**ASSIGNED TASK**
Restate all the data exactly, so that each line is the same as before.

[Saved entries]
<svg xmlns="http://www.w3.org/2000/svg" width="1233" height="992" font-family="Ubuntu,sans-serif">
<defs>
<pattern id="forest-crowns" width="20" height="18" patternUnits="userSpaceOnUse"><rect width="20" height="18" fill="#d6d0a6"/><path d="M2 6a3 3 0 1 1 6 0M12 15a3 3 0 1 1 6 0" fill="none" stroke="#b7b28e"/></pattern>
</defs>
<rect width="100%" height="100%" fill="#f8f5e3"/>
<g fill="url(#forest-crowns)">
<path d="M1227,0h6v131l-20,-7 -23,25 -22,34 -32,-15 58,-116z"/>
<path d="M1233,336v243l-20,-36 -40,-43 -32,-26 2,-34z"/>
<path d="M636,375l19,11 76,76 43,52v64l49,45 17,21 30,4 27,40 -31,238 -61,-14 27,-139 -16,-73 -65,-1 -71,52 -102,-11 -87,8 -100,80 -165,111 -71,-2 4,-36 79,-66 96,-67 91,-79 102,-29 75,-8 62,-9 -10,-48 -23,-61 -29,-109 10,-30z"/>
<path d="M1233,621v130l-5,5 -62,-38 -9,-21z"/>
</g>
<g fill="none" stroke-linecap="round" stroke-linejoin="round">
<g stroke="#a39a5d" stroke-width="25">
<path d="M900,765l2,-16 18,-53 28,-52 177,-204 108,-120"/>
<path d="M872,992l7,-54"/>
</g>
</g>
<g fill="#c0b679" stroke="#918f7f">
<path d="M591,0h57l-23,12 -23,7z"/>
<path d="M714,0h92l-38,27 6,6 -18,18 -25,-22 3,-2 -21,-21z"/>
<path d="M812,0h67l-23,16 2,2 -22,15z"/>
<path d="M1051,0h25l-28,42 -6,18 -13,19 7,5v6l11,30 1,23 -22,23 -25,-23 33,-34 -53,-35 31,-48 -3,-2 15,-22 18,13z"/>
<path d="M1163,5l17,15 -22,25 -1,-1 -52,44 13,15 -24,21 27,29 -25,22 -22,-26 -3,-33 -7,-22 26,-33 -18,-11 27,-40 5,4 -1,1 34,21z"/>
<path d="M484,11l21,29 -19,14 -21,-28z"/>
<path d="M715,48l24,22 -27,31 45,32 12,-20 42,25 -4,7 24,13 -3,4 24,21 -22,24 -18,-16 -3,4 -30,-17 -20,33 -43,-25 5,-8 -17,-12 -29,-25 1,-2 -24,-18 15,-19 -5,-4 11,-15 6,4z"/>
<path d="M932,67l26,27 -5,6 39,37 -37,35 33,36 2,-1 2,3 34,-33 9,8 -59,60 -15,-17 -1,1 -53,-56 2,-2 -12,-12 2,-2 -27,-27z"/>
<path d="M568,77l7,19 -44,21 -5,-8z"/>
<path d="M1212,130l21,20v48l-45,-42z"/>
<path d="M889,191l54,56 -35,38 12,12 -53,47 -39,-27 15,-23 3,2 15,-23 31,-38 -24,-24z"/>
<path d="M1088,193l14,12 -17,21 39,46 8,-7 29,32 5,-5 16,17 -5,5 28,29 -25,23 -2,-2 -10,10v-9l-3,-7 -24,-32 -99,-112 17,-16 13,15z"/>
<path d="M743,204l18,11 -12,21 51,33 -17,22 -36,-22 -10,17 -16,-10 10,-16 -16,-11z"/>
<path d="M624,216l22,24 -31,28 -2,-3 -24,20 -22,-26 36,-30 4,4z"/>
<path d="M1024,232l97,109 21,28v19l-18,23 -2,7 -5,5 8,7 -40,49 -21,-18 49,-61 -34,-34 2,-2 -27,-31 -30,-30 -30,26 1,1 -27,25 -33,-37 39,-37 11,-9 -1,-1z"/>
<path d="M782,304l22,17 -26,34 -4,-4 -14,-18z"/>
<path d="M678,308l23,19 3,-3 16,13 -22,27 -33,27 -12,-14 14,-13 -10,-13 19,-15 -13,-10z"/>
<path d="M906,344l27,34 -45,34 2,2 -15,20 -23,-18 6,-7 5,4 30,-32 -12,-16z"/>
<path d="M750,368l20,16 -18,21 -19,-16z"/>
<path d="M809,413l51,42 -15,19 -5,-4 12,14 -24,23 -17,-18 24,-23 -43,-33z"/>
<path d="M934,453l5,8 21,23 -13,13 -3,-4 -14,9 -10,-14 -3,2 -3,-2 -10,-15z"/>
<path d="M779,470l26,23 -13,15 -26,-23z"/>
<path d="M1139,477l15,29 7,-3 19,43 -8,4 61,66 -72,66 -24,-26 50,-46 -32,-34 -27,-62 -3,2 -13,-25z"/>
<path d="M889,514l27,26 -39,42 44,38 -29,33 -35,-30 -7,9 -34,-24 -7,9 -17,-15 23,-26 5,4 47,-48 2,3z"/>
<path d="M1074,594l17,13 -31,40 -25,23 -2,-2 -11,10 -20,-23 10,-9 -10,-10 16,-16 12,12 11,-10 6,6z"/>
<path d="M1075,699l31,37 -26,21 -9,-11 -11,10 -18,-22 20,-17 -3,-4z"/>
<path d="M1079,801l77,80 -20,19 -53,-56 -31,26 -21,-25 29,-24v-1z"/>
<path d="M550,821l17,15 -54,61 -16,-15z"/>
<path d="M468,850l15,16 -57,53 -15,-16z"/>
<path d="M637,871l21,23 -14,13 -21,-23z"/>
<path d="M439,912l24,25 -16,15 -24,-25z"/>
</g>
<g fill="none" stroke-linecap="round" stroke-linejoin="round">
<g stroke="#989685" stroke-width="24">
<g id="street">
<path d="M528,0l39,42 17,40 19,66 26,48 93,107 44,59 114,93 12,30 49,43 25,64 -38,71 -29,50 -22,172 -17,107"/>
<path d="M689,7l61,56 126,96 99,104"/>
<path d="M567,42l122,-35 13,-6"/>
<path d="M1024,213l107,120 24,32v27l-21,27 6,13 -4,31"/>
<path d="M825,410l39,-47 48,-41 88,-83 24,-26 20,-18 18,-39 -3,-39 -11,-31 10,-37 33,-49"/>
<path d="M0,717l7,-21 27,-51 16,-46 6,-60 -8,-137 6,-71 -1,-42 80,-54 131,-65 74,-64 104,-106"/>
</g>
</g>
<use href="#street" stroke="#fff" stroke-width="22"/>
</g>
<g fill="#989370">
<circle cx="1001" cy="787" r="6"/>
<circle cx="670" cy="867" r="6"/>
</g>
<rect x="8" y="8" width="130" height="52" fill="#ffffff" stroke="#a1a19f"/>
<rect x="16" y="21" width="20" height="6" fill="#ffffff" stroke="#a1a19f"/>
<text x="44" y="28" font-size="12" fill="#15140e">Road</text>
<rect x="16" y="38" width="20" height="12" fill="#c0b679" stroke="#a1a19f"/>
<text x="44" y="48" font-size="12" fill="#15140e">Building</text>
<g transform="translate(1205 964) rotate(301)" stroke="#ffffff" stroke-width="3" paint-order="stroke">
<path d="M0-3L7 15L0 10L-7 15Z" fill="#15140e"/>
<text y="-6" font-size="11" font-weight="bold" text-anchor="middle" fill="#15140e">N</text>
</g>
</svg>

**OUTPUT BELOW**
<svg xmlns="http://www.w3.org/2000/svg" width="1233" height="992" font-family="Ubuntu,sans-serif">
<defs>
<pattern id="forest-crowns" width="20" height="18" patternUnits="userSpaceOnUse"><rect width="20" height="18" fill="#d6d0a6"/><path d="M2 6a3 3 0 1 1 6 0M12 15a3 3 0 1 1 6 0" fill="none" stroke="#b7b28e"/></pattern>
</defs>
<rect width="100%" height="100%" fill="#f8f5e3"/>
<g fill="url(#forest-crowns)">
<path d="M1227,0h6v131l-20,-7 -23,25 -22,34 -32,-15 58,-116z"/>
<path d="M1233,336v243l-20,-36 -40,-43 -32,-26 2,-34z"/>
<path d="M636,375l19,11 76,76 43,52v64l49,45 17,21 30,4 27,40 -31,238 -61,-14 27,-139 -16,-73 -65,-1 -71,52 -102,-11 -87,8 -100,80 -165,111 -71,-2 4,-36 79,-66 96,-67 91,-79 102,-29 75,-8 62,-9 -10,-48 -23,-61 -29,-109 10,-30z"/>
<path d="M1233,621v130l-5,5 -62,-38 -9,-21z"/>
</g>
<g fill="none" stroke-linecap="round" stroke-linejoin="round">
<g stroke="#a39a5d" stroke-width="25">
<path d="M900,765l2,-16 18,-53 28,-52 177,-204 108,-120"/>
<path d="M872,992l7,-54"/>
</g>
</g>
<g fill="#c0b679" stroke="#918f7f">
<path d="M591,0h57l-23,12 -23,7z"/>
<path d="M714,0h92l-38,27 6,6 -18,18 -25,-22 3,-2 -21,-21z"/>
<path d="M812,0h67l-23,16 2,2 -22,15z"/>
<path d="M1051,0h25l-28,42 -6,18 -13,19 7,5v6l11,30 1,23 -22,23 -25,-23 33,-34 -53,-35 31,-48 -3,-2 15,-22 18,13z"/>
<path d="M1163,5l17,15 -22,25 -1,-1 -52,44 13,15 -24,21 27,29 -25,22 -22,-26 -3,-33 -7,-22 26,-33 -18,-11 27,-40 5,4 -1,1 34,21z"/>
<path d="M484,11l21,29 -19,14 -21,-28z"/>
<path d="M715,48l24,22 -27,31 45,32 12,-20 42,25 -4,7 24,13 -3,4 24,21 -22,24 -18,-16 -3,4 -30,-17 -20,33 -43,-25 5,-8 -17,-12 -29,-25 1,-2 -24,-18 15,-19 -5,-4 11,-15 6,4z"/>
<path d="M932,67l26,27 -5,6 39,37 -37,35 33,36 2,-1 2,3 34,-33 9,8 -59,60 -15,-17 -1,1 -53,-56 2,-2 -12,-12 2,-2 -27,-27z"/>
<path d="M568,77l7,19 -44,21 -5,-8z"/>
<path d="M1212,130l21,20v48l-45,-42z"/>
<path d="M889,191l54,56 -35,38 12,12 -53,47 -39,-27 15,-23 3,2 15,-23 31,-38 -24,-24z"/>
<path d="M1088,193l14,12 -17,21 39,46 8,-7 29,32 5,-5 16,17 -5,5 28,29 -25,23 -2,-2 -10,10v-9l-3,-7 -24,-32 -99,-112 17,-16 13,15z"/>
<path d="M743,204l18,11 -12,21 51,33 -17,22 -36,-22 -10,17 -16,-10 10,-16 -16,-11z"/>
<path d="M624,216l22,24 -31,28 -2,-3 -24,20 -22,-26 36,-30 4,4z"/>
<path d="M1024,232l97,109 21,28v19l-18,23 -2,7 -5,5 8,7 -40,49 -21,-18 49,-61 -34,-34 2,-2 -27,-31 -30,-30 -30,26 1,1 -27,25 -33,-37 39,-37 11,-9 -1,-1z"/>
<path d="M782,304l22,17 -26,34 -4,-4 -14,-18z"/>
<path d="M678,308l23,19 3,-3 16,13 -22,27 -33,27 -12,-14 14,-13 -10,-13 19,-15 -13,-10z"/>
<path d="M906,344l27,34 -45,34 2,2 -15,20 -23,-18 6,-7 5,4 30,-32 -12,-16z"/>
<path d="M750,368l20,16 -18,21 -19,-16z"/>
<path d="M809,413l51,42 -15,19 -5,-4 12,14 -24,23 -17,-18 24,-23 -43,-33z"/>
<path d="M934,453l5,8 21,23 -13,13 -3,-4 -14,9 -10,-14 -3,2 -3,-2 -10,-15z"/>
<path d="M779,470l26,23 -13,15 -26,-23z"/>
<path d="M1139,477l15,29 7,-3 19,43 -8,4 61,66 -72,66 -24,-26 50,-46 -32,-34 -27,-62 -3,2 -13,-25z"/>
<path d="M889,514l27,26 -39,42 44,38 -29,33 -35,-30 -7,9 -34,-24 -7,9 -17,-15 23,-26 5,4 47,-48 2,3z"/>
<path d="M1074,594l17,13 -31,40 -25,23 -2,-2 -11,10 -20,-23 10,-9 -10,-10 16,-16 12,12 11,-10 6,6z"/>
<path d="M1075,699l31,37 -26,21 -9,-11 -11,10 -18,-22 20,-17 -3,-4z"/>
<path d="M1079,801l77,80 -20,19 -53,-56 -31,26 -21,-25 29,-24v-1z"/>
<path d="M550,821l17,15 -54,61 -16,-15z"/>
<path d="M468,850l15,16 -57,53 -15,-16z"/>
<path d="M637,871l21,23 -14,13 -21,-23z"/>
<path d="M439,912l24,25 -16,15 -24,-25z"/>
</g>
<g fill="none" stroke-linecap="round" stroke-linejoin="round">
<g stroke="#989685" stroke-width="24">
<g id="street">
<path d="M528,0l39,42 17,40 19,66 26,48 93,107 44,59 114,93 12,30 49,43 25,64 -38,71 -29,50 -22,172 -17,107"/>
<path d="M689,7l61,56 126,96 99,104"/>
<path d="M567,42l122,-35 13,-6"/>
<path d="M1024,213l107,120 24,32v27l-21,27 6,13 -4,31"/>
<path d="M825,410l39,-47 48,-41 88,-83 24,-26 20,-18 18,-39 -3,-39 -11,-31 10,-37 33,-49"/>
<path d="M0,717l7,-21 27,-51 16,-46 6,-60 -8,-137 6,-71 -1,-42 80,-54 131,-65 74,-64 104,-106"/>
</g>
</g>
<use href="#street" stroke="#fff" stroke-width="22"/>
</g>
<g fill="#989370">
<circle cx="1001" cy="787" r="6"/>
<circle cx="670" cy="867" r="6"/>
</g>
<rect x="8" y="8" width="130" height="52" fill="#ffffff" stroke="#a1a19f"/>
<rect x="16" y="21" width="20" height="6" fill="#ffffff" stroke="#a1a19f"/>
<text x="44" y="28" font-size="12" fill="#15140e">Road</text>
<rect x="16" y="38" width="20" height="12" fill="#c0b679" stroke="#a1a19f"/>
<text x="44" y="48" font-size="12" fill="#15140e">Building</text>
<g transform="translate(1205 964) rotate(301)" stroke="#ffffff" stroke-width="3" paint-order="stroke">
<path d="M0-3L7 15L0 10L-7 15Z" fill="#15140e"/>
<text y="-6" font-size="11" font-weight="bold" text-anchor="middle" fill="#15140e">N</text>
</g>
</svg>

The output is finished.